Mia Mingus is a queer physically disabled woman of color, korean transracial and transnational adoptee writer, organizer and community builder. She was raised in St. Croix, USVI, lived 12 years in Atlanta, Georgia and currently lives in Oakland, California. Through her work on disability justice, reproductive justice, queer liberation, and transformative justice; she recognizes the urgency and barriers for oppressed communities to work together and build alliances for liberation. She believes in building community and queer family, healing and transformation. She knows that love, care and how we treat each other (including ourselves) are political. She loves fried foods, bulldog puppies and the ocean.
As her work for liberation evolves and deepens, her roots remain firmly planted in ending sexual violence.
Mia is currently working at generationFIVE, an organization working to end child sexual abuse within five generations.
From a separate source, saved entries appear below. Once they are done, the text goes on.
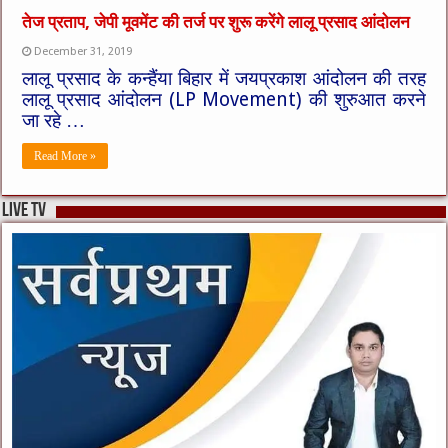
तेज प्रताप, जेपी मूवमेंट की तर्ज पर शुरू करेंगे लालू प्रसाद आंदोलन
December 31, 2019
लालू प्रसाद के कन्हैंया बिहार में जयप्रकाश आंदोलन की तरह
लालू प्रसाद आंदोलन (LP Movement) की शुरुआत करने
जा रहे …
Read More »
live tv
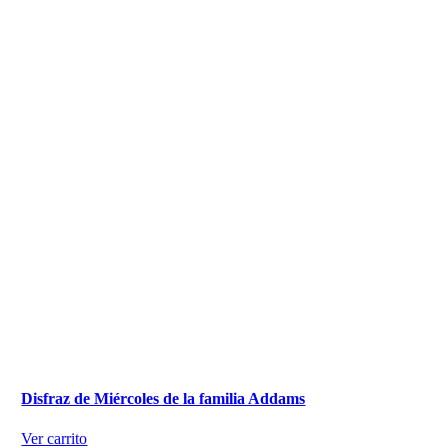
Disfraz de Miércoles de la familia Addams
Ver carrito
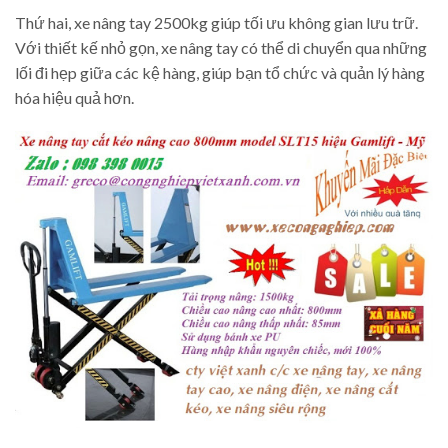
Thứ hai, xe nâng tay 2500kg giúp tối ưu không gian lưu trữ.
Với thiết kế nhỏ gọn, xe nâng tay có thể di chuyển qua những
lối đi hẹp giữa các kệ hàng, giúp bạn tổ chức và quản lý hàng
hóa hiệu quả hơn.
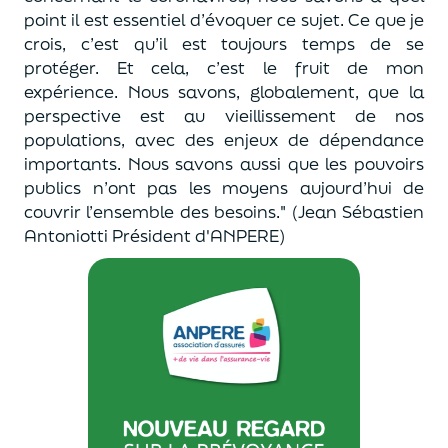
point il est essentiel d’évoquer ce sujet. Ce que je
crois, c’est qu’il est toujours temps de se
protéger. Et cela, c’est le fruit de mon
expérience. Nous savons, globalement, que la
perspective est au vieillissement de nos
populations, avec des enjeux de dépendance
importants. Nous savons aussi que les pouvoirs
publics n’ont pas les moyens aujourd’hui de
couvrir l’ensemble des besoins." (Jean Sébastien
Antoniotti Président d'ANPERE)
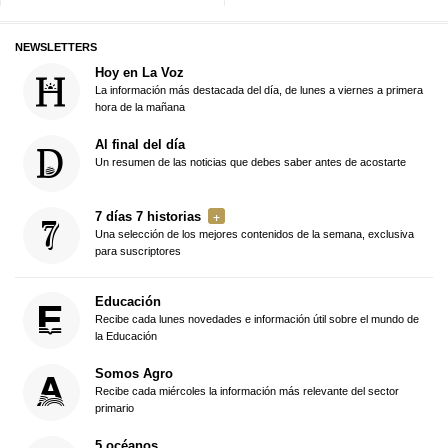
NEWSLETTERS
Hoy en La Voz
La información más destacada del día, de lunes a viernes a primera
hora de la mañana
Al final del día
Un resumen de las noticias que debes saber antes de acostarte
7 días 7 historias
Una selección de los mejores contenidos de la semana, exclusiva
para suscriptores
Educación
Recibe cada lunes novedades e información útil sobre el mundo de
la Educación
Somos Agro
Recibe cada miércoles la información más relevante del sector
primario
5 océanos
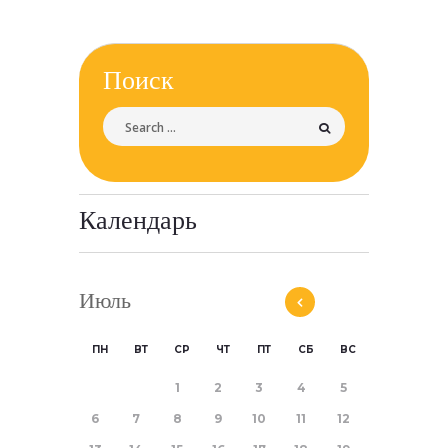
Поиск
Календарь
Июль
ПН
ВТ
СР
ЧТ
ПТ
СБ
ВС
1
2
3
4
5
6
7
8
9
10
11
12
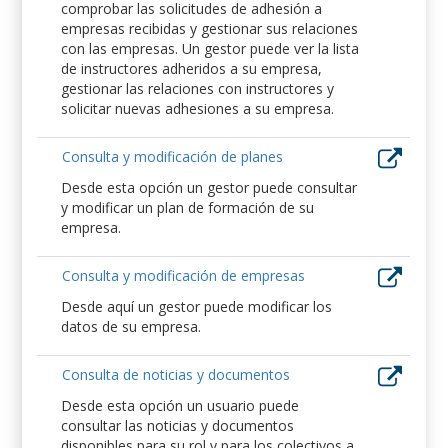
comprobar las solicitudes de adhesión a
empresas recibidas y gestionar sus relaciones
con las empresas. Un gestor puede ver la lista
de instructores adheridos a su empresa,
gestionar las relaciones con instructores y
solicitar nuevas adhesiones a su empresa.
Consulta y modificación de planes
Desde esta opción un gestor puede consultar
y modificar un plan de formación de su
empresa.
Consulta y modificación de empresas
Desde aquí un gestor puede modificar los
datos de su empresa.
Consulta de noticias y documentos
Desde esta opción un usuario puede
consultar las noticias y documentos
disponibles para su rol y para los colectivos a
At gen5, she is working to create transformative justice responses to child sexual abuse that do not rely on the state (i.e. police, prisons, the criminal legal system) and actively cultivate community safety, resiliency and healing. She was a co-founder and Co-Director of SPARK Reproductive Justice Now, in Atlanta, GA for 6 years. She was a member of the Atlanta Transformative Justice Collaborative for 4 years. In 2010, she was part of Creating Collective Access in Detroit to create collective access for disabled and sick activists attending the Allied Media Conference and the US Social Forum. For more than a week, she and 23 disabled/sick people and non-disabled comrades collectively worked to create cross-disability accessible space. She is part of the on-going experiential project, To the Other Side of Dreaming, documenting her journey through letters and videos.
Mia was a 2005 New Voices Fellow, was named one of the Advocate’s 40 Under 40 in 2010, one of the 30 Most Influential Asian Americans Under 30 in 2009 by Angry Asian Man, and one of Campus Pride’s Top 25 LGBT Favorite speakers for their 2009 and 2010 HOT LIST. Mia was honored with the 2008 Creating Change Award by the National Gay and Lesbian Task Force and a community activist award for her “dedication and steadfast activism” in 2007 by ZAMI.
Mia has spoken at countless campuses, conferences, and events some of which include:
The Gender and Sexuality Plenary for the first United States Social Forum, the Ms. Foundation, the National Queer Asian and Pacific Islander Alliance conference, Northern Illinois University, the National Gay and Lesbian Task Force’s Creating Change Conference, the 2009 Pride Week Keynote at UC Davis, the 19th Annual UCLGBTQIA Western Regional Conference, SisterSong’s Let’s Talk About Sex National Conference, the Feminist Majority Foundation’s Third Annual Women of Color Conference, the Making Money Making Change Conference, the California Coalition Against Sexual Assault‘s Campus Winter 2010 Training and Technical Assistance Institute, the 2010 Midwest Bisexual, Lesbian, Gay, Transgender, and Ally College Conference (MBLGTACC) conference, Ramapo College of New Jersey, Guilford College, UC Riverside, the Regional Sexual and Domestic Violence Primary Prevention Conference, the Femme of Color Symposium, University of New Hampshire, and CLPP’s From Abortion Rights to Social Justice conference.